黒田さんは1997年に広島カープ入団、2008年に米大リーグのドジャースへ移籍、12年からニューヨークヤンキースでプレーしました。
13年夏、家族でボストンに旅行しました。私はおよそ30年ぶりの再訪でした。せっかくなのでメジャーリーグの試合を見てみたいという希望がかない、地元ボストン・レッドソックスのホームグラウンド、フェンウェイ・パークへ。レッドソックスには日本人選手として田沢純一投手、上原浩治投手が在籍していました。
対戦相手はニューヨーク・ヤンキース、レッドソックスとヤンキースの対決は大リーグの中でも伝統の一戦です。その試合、ヤンキース先発は黒田投手でした。ヤンキースにとってはアウェーでましてや先発ローテションがあるので、黒田投手の登板にあたったのはまさに幸運でした。
残している新聞記事によると5回3分の2を投げて敗戦投手となっています。レッドソックスは沢田投手、上原投手の抑えのリレー登板でした。そして、なんとヤンキースにはシアトルマリナーズから移籍していたイチロー選手もいたんです、もちろん出場していましたが、アウェーのヤンキースなので、レッドソックスのファンはイチローといえども容赦のないブーイングを浴びせていました。
以前にも書きましたが新聞記者をしていて高校野球、社会人野球はいやおうなく取材しましたが、プロ野球は対象外で、プライベートでもほとんど観戦したことはないのですが、米国で日本人選手たちの大活躍を見られるという貴重な体験でした。

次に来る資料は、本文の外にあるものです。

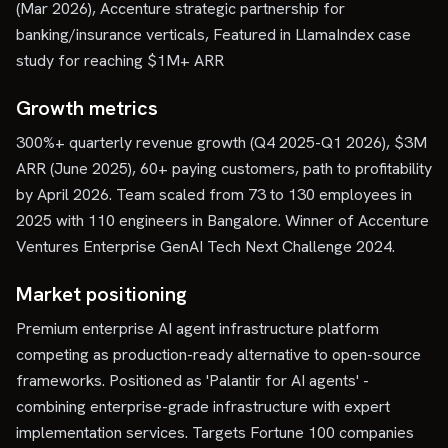
(Mar 2026), Accenture strategic partnership for
banking/insurance verticals, Featured in LlamaIndex case
study for reaching $1M+ ARR
Growth metrics
300%+ quarterly revenue growth (Q4 2025-Q1 2026), $3M
ARR (June 2025), 60+ paying customers, path to profitability
by April 2026. Team scaled from 73 to 130 employees in
2025 with 110 engineers in Bangalore. Winner of Accenture
Ventures Enterprise GenAI Tech Next Challenge 2024.
Market positioning
Premium enterprise AI agent infrastructure platform
competing as production-ready alternative to open-source
frameworks. Positioned as 'Palantir for AI agents' -
combining enterprise-grade infrastructure with expert
implementation services. Targets Fortune 100 companies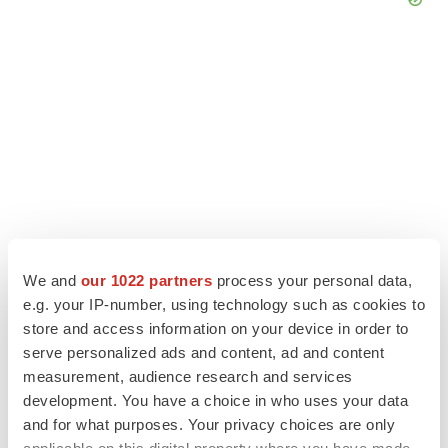
We and
our 1022 partners
process your personal data,
e.g. your IP-number, using technology such as cookies to
LATEST
store and access information on your device in order to
serve personalized ads and content, ad and content
measurement, audience research and services
APPROVALS
Third time’s the charm for Replimune as
development. You have a choice in who uses your data
melanoma drug earns FDA greenlight
and for what purposes. Your privacy choices are only
Heather McKenzie
applicable on this digital property where you have made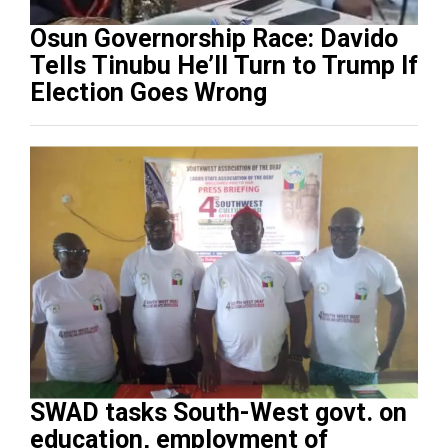
Osun Governorship Race: Davido
Tells Tinubu He’ll Turn to Trump If
Election Goes Wrong
SWAD tasks South-West govt. on
education, employment of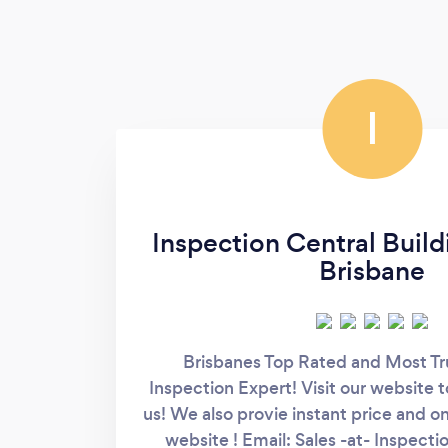
I
Inspection Central Build
Brisbane
Brisbanes Top Rated and Most Tr
Inspection Expert! Visit our website t
us! We also provie instant price and o
website ! Email: Sales -at- Inspect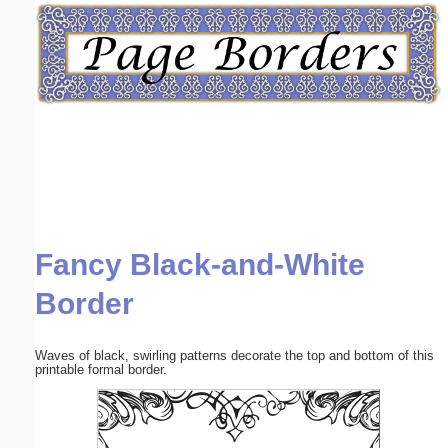
Email address:
(optional)
Suggestion:
Fancy Black-and-White
Submit Suggestion
Close
Border
Waves of black, swirling patterns decorate the top and bottom of this
printable formal border.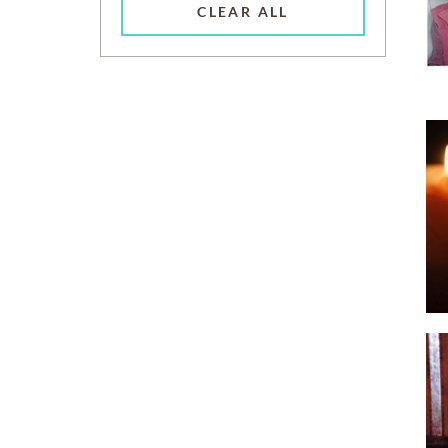
CLEAR ALL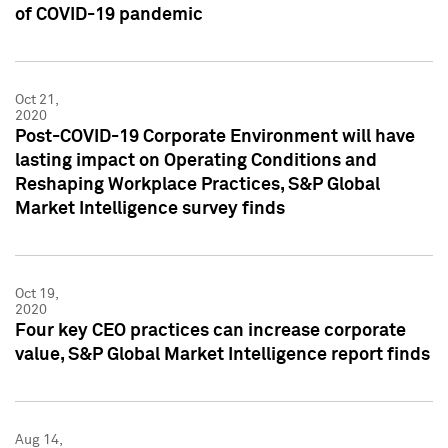
of COVID-19 pandemic
Oct 21,
2020
Post-COVID-19 Corporate Environment will have
lasting impact on Operating Conditions and
Reshaping Workplace Practices, S&P Global
Market Intelligence survey finds
Oct 19,
2020
Four key CEO practices can increase corporate
value, S&P Global Market Intelligence report finds
Aug 14,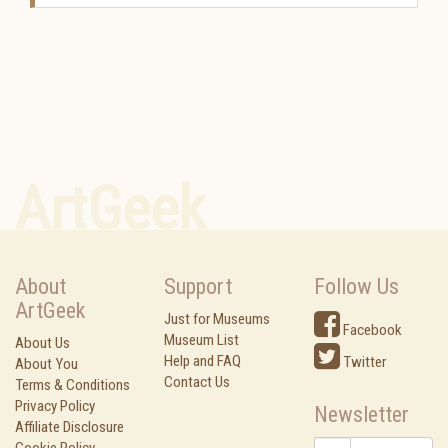
ArtGeek
About
Support
Follow Us
ArtGeek
Just for Museums
Facebook
Museum List
About Us
Help and FAQ
Twitter
About You
Contact Us
Terms & Conditions
Privacy Policy
Newsletter
Affiliate Disclosure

そんなわけで、もちろんイチロー選手は知っていましたが、たいした知識がないままのスタンドで、そばの席にいた方が、こちらが日本人だと思ったのでしょう、黒田さんについて「ヒロシマ、カープにいたんだよね」などと話しかけてきました。英語でコミュニケーションしたのかって、いえいえ、日本で暮らしことがあるという方でした。
フェンウェイ・パークのレフト側スタンドは高いフェンス(壁)になっていてグリーンモンスターと呼ばれます。ホームランを減らしてしまいます
この日の黒田投手。ダイナミックな投球フォームです
そしてカープへ
その黒田さんですが2015年、「選手生活の最後はお世話になったカープで、ファンに恩返しをしたい」と広島に復帰し、広島のリーグ優勝に貢献します。

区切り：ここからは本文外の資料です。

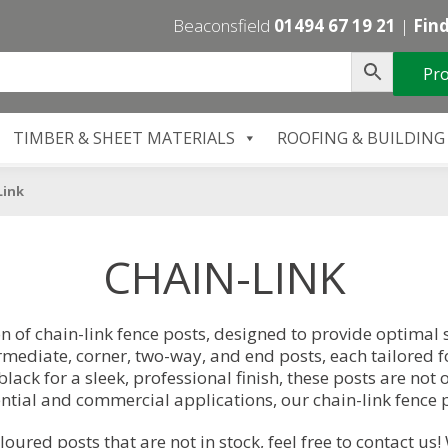
Beaconsfield
01494 67 19 21
|
Find
Pro
TIMBER & SHEET MATERIALS
ROOFING & BUILDING
Link
CHAIN-LINK
n of chain-link fence posts, designed to provide optimal 
ermediate, corner, two-way, and end posts, each tailored fo
black for a sleek, professional finish, these posts are not
ential and commercial applications, our chain-link fence p
oloured posts that are not in stock, feel free to
contact us
!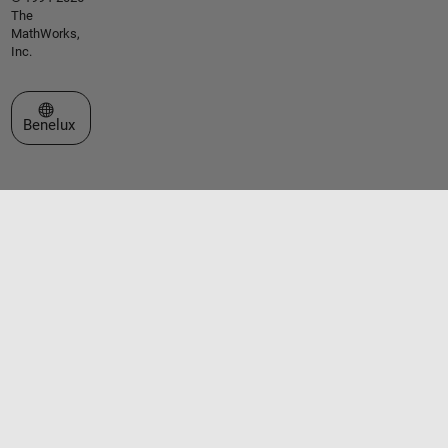
The
MathWorks,
Inc.
Select a Web Site
Benelux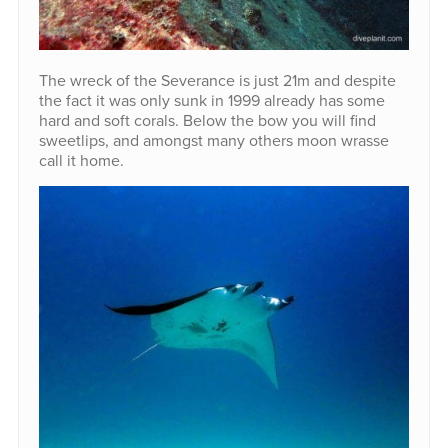
The wreck of the Severance is just 21m and despite
the fact it was only sunk in 1999 already has some
hard and soft corals. Below the bow you will find
sweetlips, and amongst many others moon wrasse
call it home.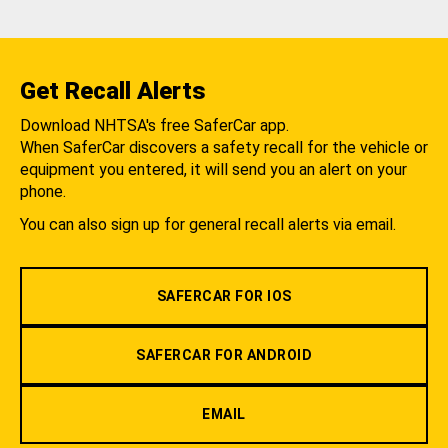
Get Recall Alerts
Download NHTSA's free SaferCar app.
When SaferCar discovers a safety recall for the vehicle or
equipment you entered, it will send you an alert on your
phone.
You can also sign up for general recall alerts via email.
SAFERCAR FOR IOS
SAFERCAR FOR ANDROID
EMAIL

私は広島県東部の福山で新聞記者生活をスタートしました。当然ですが、周りはカープファンばかりでした。取材対象の刑事さんらと仲良くなるのに、例えばプロ野球の話題などから入るのが一番とわかってはいたのですが、東京から来たと知られているので、カープファンと自称するのもさすがにね、ですよね。

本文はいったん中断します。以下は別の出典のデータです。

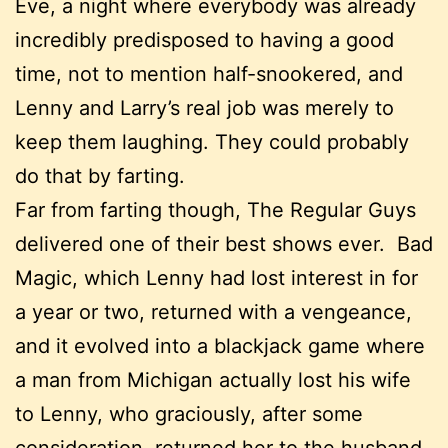
Eve, a night where everybody was already
incredibly predisposed to having a good
time, not to mention half-snookered, and
Lenny and Larry’s real job was merely to
keep them laughing. They could probably
do that by farting.
Far from farting though, The Regular Guys
delivered one of their best shows ever. Bad
Magic, which Lenny had lost interest in for
a year or two, returned with a vengeance,
and it evolved into a blackjack game where
a man from Michigan actually lost his wife
to Lenny, who graciously, after some
consideration, returned her to the husband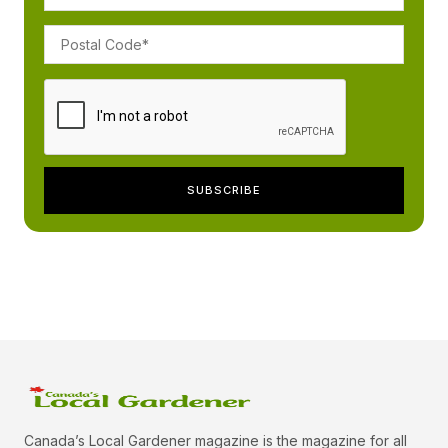
Canada’s Local Gardener magazine is the magazine for all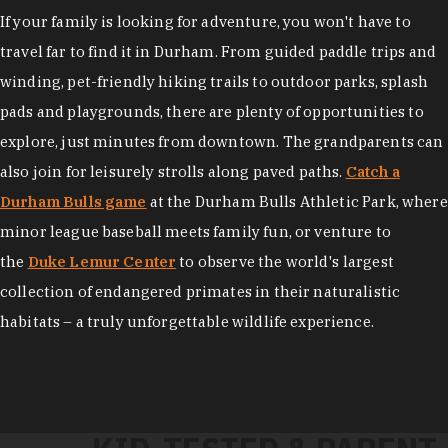
If your family is looking for adventure, you won't have to
travel far to find it in Durham. From guided paddle trips and
winding, pet-friendly hiking trails to outdoor parks, splash
pads and playgrounds, there are plenty of opportunities to
explore, just minutes from downtown. The grandparents can
also join for leisurely strolls along paved paths.
Catch a
Durham Bulls game
at the Durham Bulls Athletic Park, where
minor league baseball meets family fun, or venture to
the
Duke Lemur Center
to observe the world's largest
collection of endangered primates in their naturalistic
habitats – a truly unforgettable wildlife experience.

よきライバルであり目標でもあった地元の新聞社の記者たちも、これまた当然ながらカープファン。そんな一人がぽつりと話してくれたことがありました。
広島市内の中高一貫校を卒業して東京の大学に進学、ホームシックというほどでもないのでしょうが、東京の球場でのカープの試合に出かけスタンドで観戦する、周りから広島の言葉が聞こえてくるとね・・・といった思い出でした。
停車場の人ごみの中にふるさとの訛りを聴きにいく、石川啄木ですよね。
こんなファンがたくさんいることがカープの強みであり、黒田さんの「もう一度カープで」という思いを後押ししたのでしょうね、きっと。